[[ Working data, beginning ]]
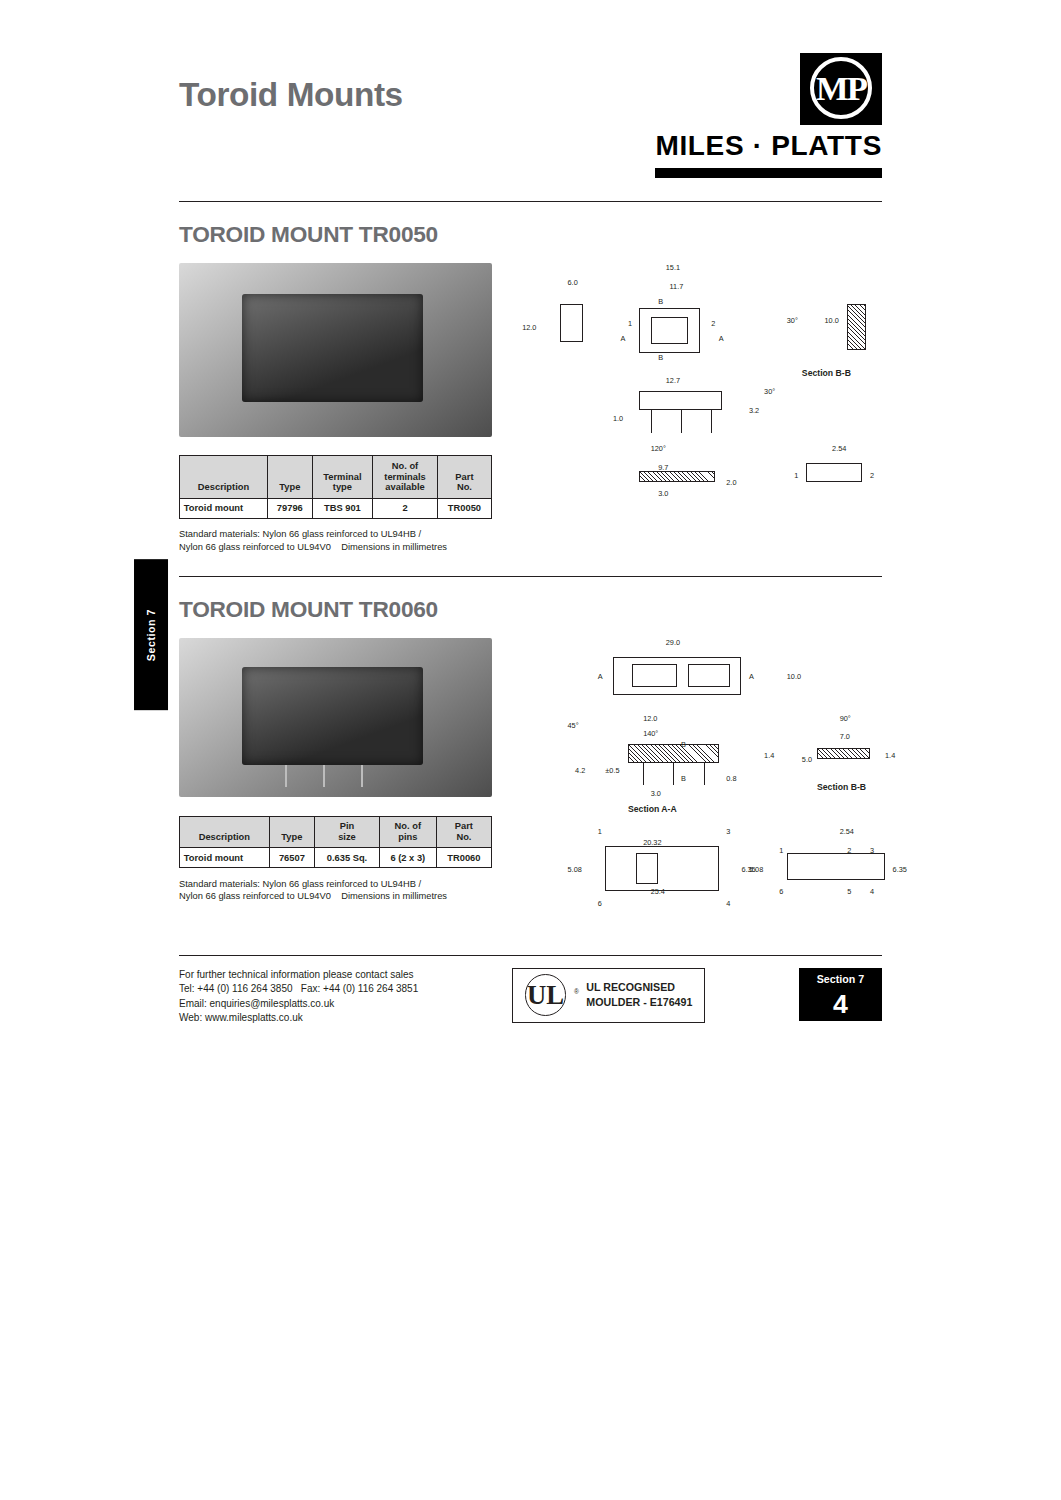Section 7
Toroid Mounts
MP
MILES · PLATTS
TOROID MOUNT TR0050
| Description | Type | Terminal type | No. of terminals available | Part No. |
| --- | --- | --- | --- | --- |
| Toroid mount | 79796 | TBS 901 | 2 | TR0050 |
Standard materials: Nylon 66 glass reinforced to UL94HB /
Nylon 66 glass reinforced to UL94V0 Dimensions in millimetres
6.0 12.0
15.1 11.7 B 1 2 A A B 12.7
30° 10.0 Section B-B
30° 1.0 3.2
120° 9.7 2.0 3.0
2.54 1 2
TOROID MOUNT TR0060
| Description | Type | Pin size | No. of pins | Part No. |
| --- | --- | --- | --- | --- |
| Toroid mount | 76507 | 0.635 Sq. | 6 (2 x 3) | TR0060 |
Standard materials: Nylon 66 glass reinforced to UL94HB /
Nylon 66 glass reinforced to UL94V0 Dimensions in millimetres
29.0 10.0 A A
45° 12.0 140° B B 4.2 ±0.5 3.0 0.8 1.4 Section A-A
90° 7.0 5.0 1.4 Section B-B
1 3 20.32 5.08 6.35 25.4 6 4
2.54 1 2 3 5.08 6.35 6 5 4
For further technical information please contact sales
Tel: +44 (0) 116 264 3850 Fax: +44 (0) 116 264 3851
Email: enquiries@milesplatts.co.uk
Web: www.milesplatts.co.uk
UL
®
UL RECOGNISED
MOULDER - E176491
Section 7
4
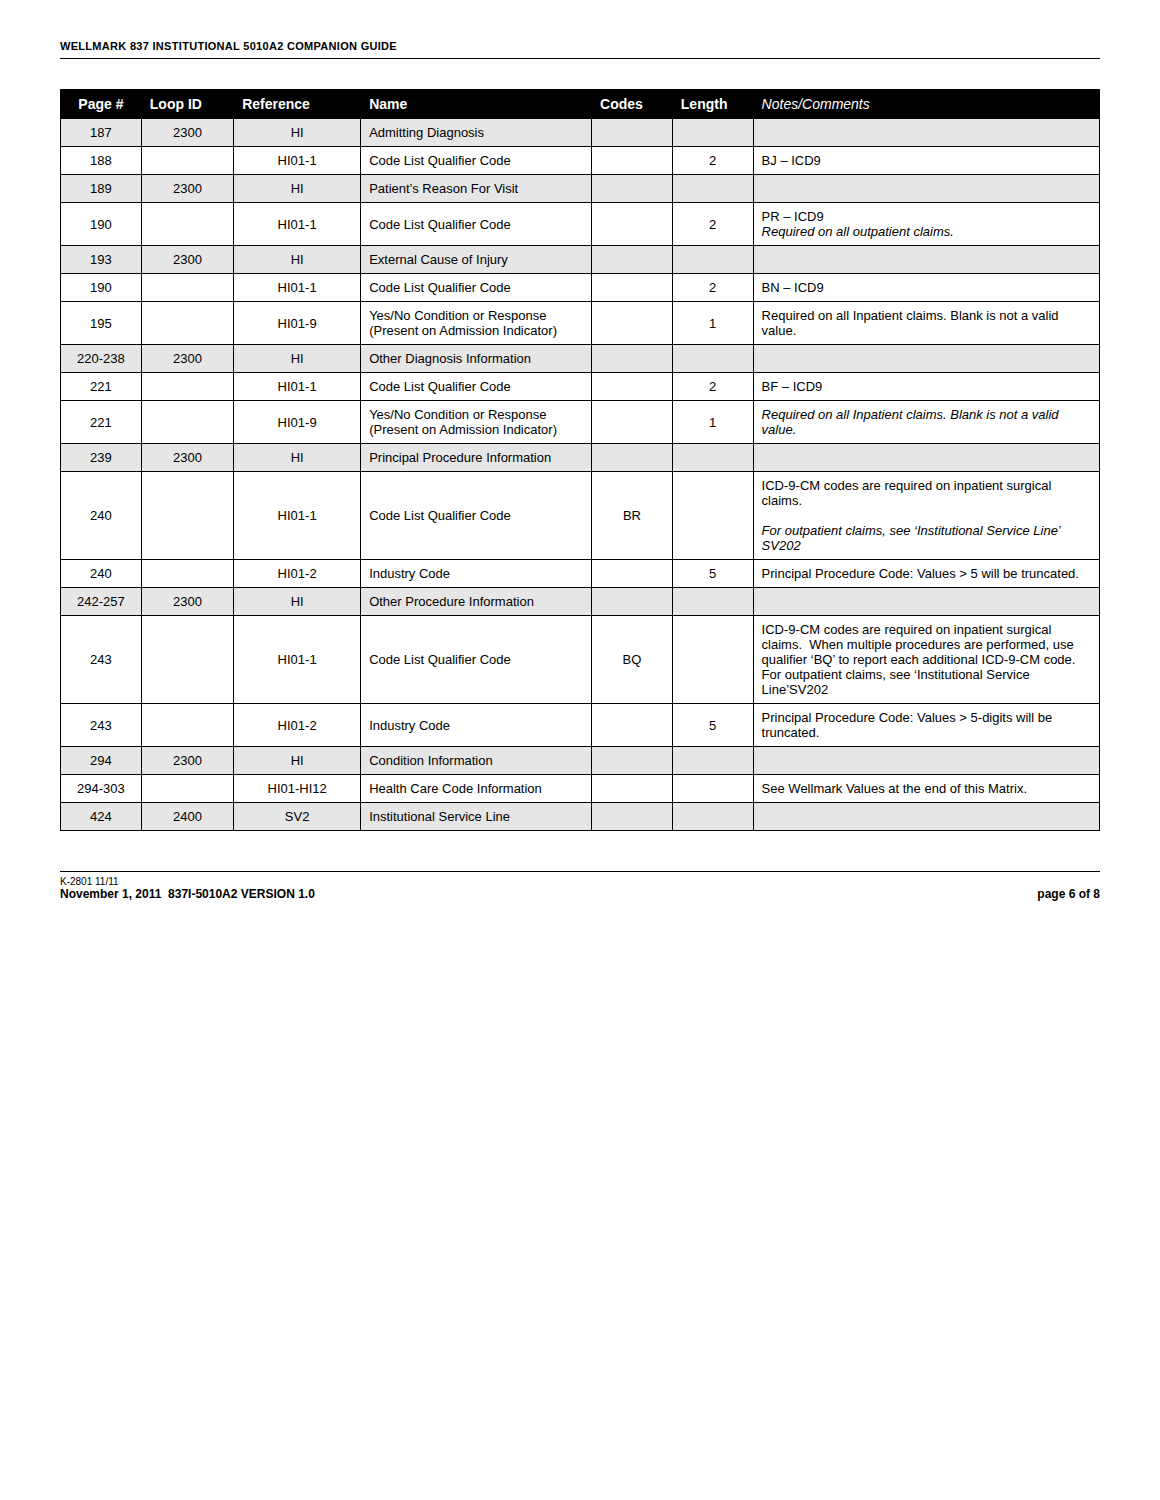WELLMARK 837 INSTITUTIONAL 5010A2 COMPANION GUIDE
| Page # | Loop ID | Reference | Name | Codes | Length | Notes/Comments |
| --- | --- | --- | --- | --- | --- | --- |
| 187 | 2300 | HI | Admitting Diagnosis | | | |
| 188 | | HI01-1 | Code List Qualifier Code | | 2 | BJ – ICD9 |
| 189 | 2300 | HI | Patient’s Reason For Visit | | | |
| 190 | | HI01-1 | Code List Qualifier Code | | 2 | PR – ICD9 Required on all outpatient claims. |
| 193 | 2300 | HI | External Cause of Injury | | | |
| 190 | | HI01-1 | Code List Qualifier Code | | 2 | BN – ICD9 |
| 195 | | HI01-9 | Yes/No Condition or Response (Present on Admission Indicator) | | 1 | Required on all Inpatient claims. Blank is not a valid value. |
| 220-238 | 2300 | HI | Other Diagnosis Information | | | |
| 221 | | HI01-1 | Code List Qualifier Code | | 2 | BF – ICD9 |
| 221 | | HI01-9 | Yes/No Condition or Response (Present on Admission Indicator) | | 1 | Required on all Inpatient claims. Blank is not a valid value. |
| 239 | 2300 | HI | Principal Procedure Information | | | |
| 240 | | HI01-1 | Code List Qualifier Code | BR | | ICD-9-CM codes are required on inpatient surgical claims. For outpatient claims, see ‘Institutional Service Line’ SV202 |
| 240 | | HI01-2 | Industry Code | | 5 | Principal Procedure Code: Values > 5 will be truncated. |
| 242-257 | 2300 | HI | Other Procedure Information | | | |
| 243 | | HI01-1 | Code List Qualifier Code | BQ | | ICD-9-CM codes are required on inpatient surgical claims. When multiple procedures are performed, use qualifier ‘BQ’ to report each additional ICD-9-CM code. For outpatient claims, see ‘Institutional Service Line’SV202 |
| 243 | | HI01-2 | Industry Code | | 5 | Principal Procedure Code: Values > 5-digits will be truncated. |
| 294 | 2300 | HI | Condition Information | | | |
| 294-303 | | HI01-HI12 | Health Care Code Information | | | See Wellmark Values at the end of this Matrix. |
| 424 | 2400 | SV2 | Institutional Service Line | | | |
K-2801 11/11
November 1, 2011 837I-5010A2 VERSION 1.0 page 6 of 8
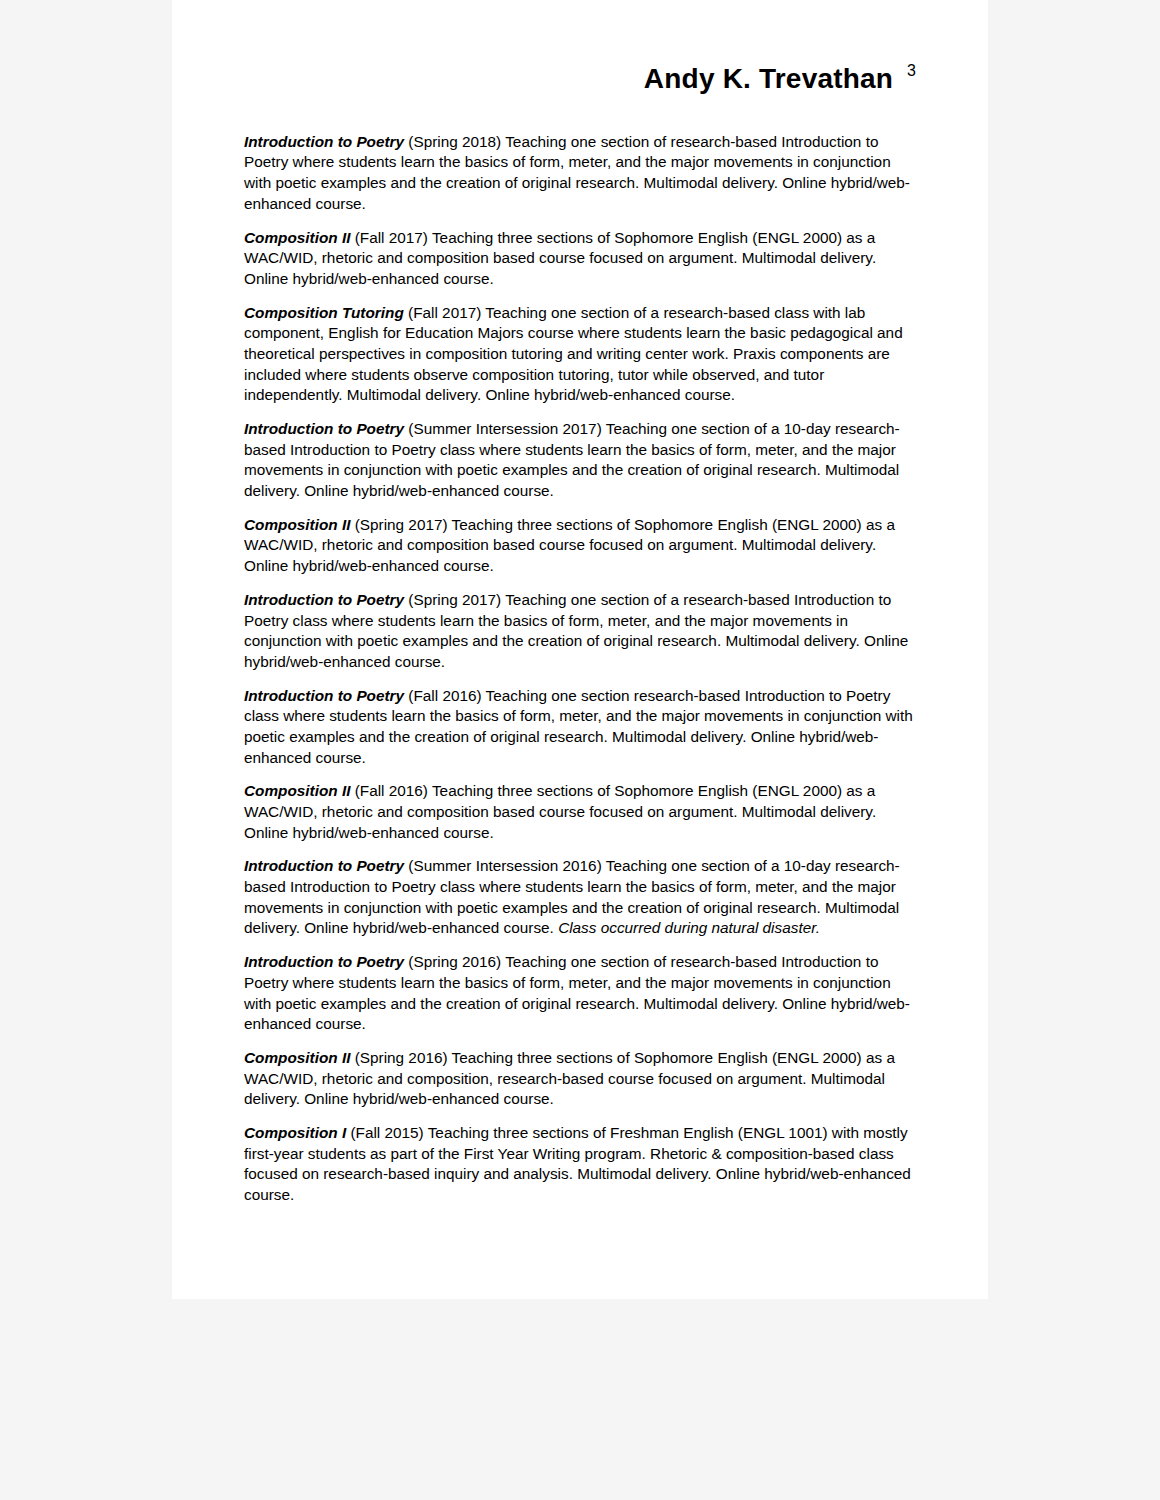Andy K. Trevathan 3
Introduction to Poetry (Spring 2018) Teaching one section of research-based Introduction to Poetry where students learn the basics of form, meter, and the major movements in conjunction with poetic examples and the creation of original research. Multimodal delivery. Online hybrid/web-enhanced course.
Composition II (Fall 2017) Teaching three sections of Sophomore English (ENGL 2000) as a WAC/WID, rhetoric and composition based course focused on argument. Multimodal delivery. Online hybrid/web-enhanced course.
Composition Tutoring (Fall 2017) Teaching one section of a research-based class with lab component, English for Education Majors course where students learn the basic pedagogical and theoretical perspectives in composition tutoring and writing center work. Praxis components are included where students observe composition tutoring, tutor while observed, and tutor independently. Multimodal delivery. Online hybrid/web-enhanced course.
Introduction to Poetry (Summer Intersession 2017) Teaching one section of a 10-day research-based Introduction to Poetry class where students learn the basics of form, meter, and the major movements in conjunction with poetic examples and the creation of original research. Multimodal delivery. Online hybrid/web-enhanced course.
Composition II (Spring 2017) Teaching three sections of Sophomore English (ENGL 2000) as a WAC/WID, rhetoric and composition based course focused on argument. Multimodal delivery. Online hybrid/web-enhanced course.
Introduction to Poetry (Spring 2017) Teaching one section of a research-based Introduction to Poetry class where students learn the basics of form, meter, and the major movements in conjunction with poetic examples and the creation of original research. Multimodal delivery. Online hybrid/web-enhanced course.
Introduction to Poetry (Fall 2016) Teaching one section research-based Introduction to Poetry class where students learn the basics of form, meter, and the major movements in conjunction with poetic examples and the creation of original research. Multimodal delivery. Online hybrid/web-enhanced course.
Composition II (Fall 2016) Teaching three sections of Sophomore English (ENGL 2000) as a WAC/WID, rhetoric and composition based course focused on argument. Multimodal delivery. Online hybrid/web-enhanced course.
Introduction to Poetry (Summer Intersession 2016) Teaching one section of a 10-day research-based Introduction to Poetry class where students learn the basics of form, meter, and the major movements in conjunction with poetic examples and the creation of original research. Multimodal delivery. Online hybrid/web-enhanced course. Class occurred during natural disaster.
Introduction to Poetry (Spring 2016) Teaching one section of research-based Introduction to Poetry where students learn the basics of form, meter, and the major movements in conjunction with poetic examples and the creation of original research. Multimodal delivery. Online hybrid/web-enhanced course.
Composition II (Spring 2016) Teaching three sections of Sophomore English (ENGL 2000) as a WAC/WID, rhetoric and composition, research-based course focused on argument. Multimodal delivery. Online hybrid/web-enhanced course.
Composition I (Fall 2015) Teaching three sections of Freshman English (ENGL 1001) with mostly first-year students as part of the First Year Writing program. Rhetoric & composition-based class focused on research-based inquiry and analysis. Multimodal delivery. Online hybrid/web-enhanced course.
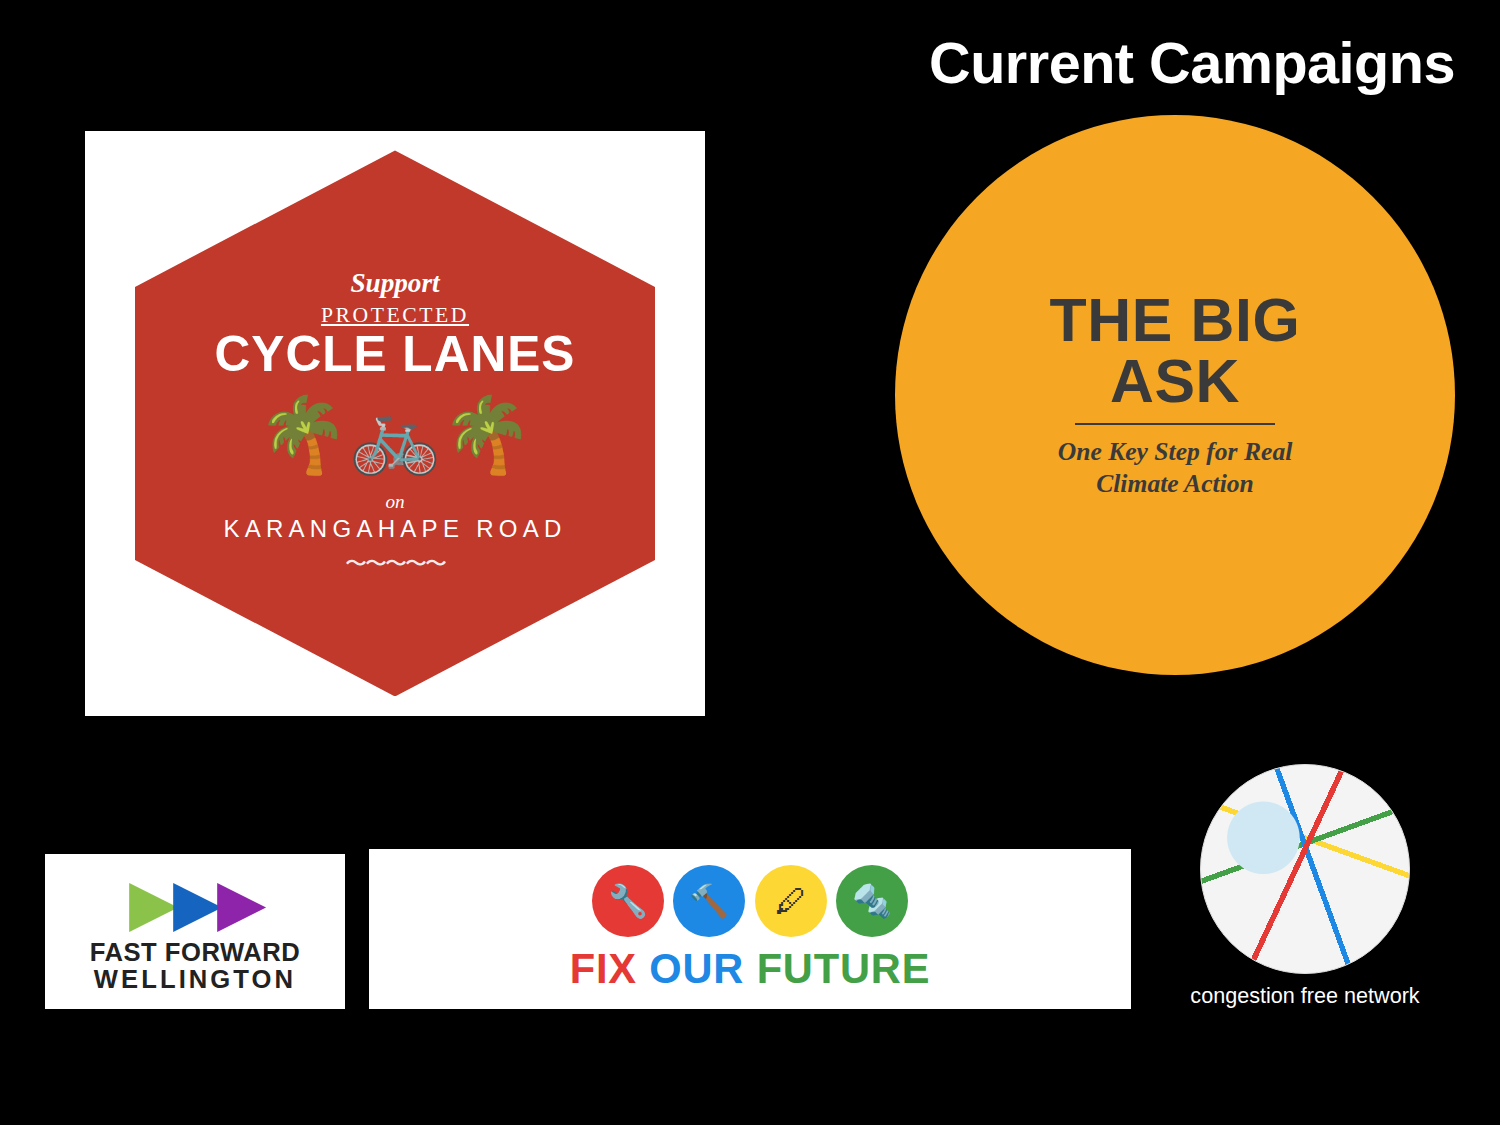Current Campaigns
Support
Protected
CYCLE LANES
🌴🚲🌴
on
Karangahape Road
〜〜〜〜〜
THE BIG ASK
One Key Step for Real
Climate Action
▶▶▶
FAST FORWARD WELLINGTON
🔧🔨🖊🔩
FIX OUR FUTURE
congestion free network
[[ Working data, end ]]
(Action item): Range to copy from the records above: the line containing "Principal Procedure Information | | | |" to the line containing "Andy K. Trevathan 3", both included. Output those lines exactly and only those, skipping pictures.

(Written reply):
| 239 | 2300 | HI | Principal Procedure Information | | | |
| 240 | | HI01-1 | Code List Qualifier Code | BR | | ICD-9-CM codes are required on inpatient surgical claims. For outpatient claims, see ‘Institutional Service Line’ SV202 |
| 240 | | HI01-2 | Industry Code | | 5 | Principal Procedure Code: Values > 5 will be truncated. |
| 242-257 | 2300 | HI | Other Procedure Information | | | |
| 243 | | HI01-1 | Code List Qualifier Code | BQ | | ICD-9-CM codes are required on inpatient surgical claims. When multiple procedures are performed, use qualifier ‘BQ’ to report each additional ICD-9-CM code. For outpatient claims, see ‘Institutional Service Line’SV202 |
| 243 | | HI01-2 | Industry Code | | 5 | Principal Procedure Code: Values > 5-digits will be truncated. |
| 294 | 2300 | HI | Condition Information | | | |
| 294-303 | | HI01-HI12 | Health Care Code Information | | | See Wellmark Values at the end of this Matrix. |
| 424 | 2400 | SV2 | Institutional Service Line | | | |
K-2801 11/11
November 1, 2011 837I-5010A2 VERSION 1.0 page 6 of 8
Andy K. Trevathan 3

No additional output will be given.